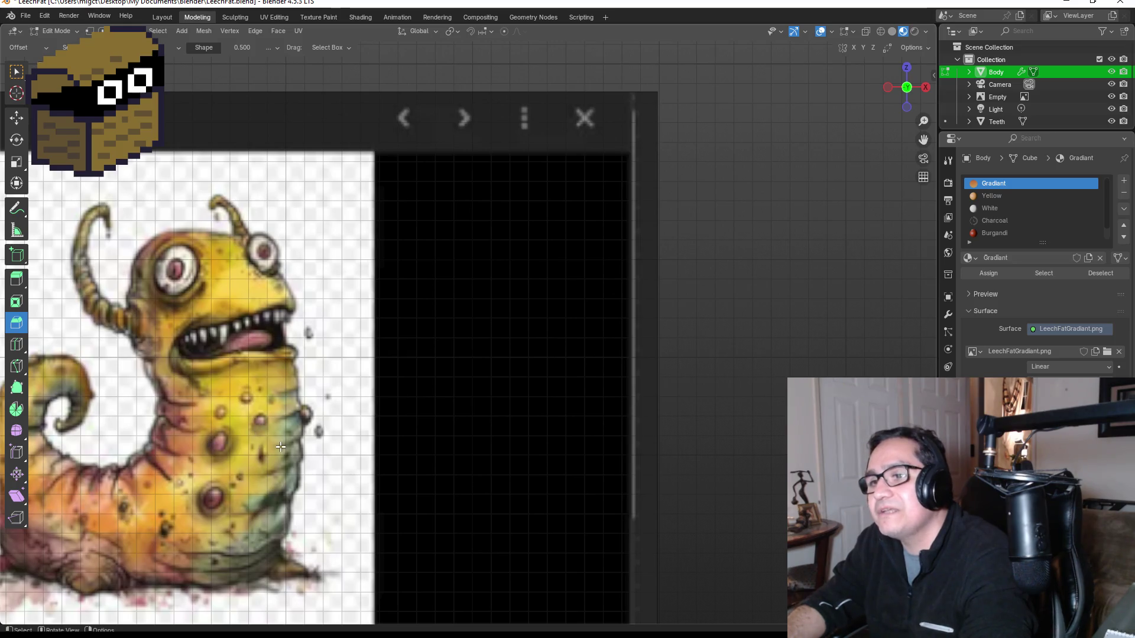
pyautogui.scroll(-10, 280, 447)
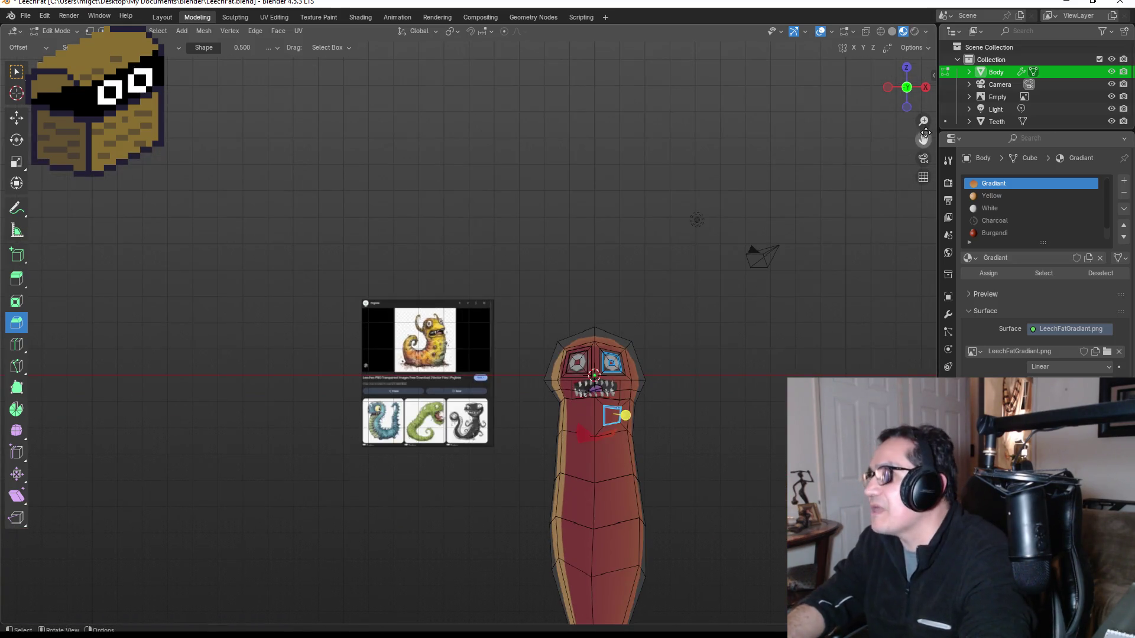
pyautogui.moveTo(926, 138); pyautogui.dragTo(707, 93)
pyautogui.scroll(6, 691, 336)
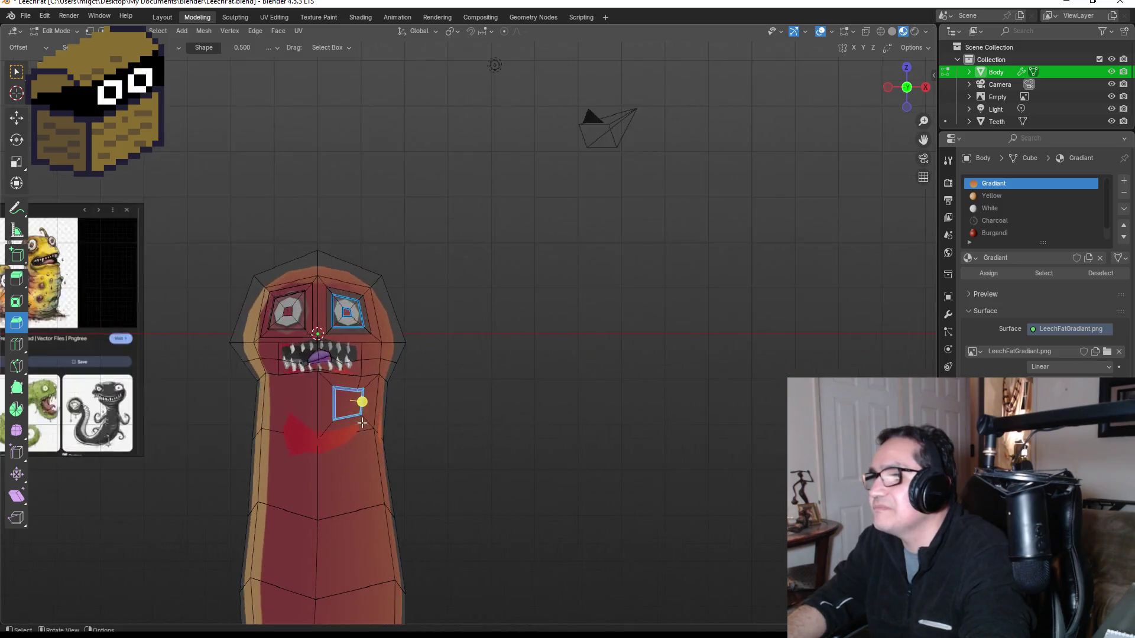
pyautogui.scroll(-1, 1059, 204)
•••
_Problem description_.
Would you please set down the data above again exactly, without its pictures?

_Solution below_.
pyautogui.scroll(-10, 280, 447)
pyautogui.moveTo(926, 138); pyautogui.dragTo(707, 93)
pyautogui.scroll(6, 691, 336)
pyautogui.scroll(-1, 1059, 204)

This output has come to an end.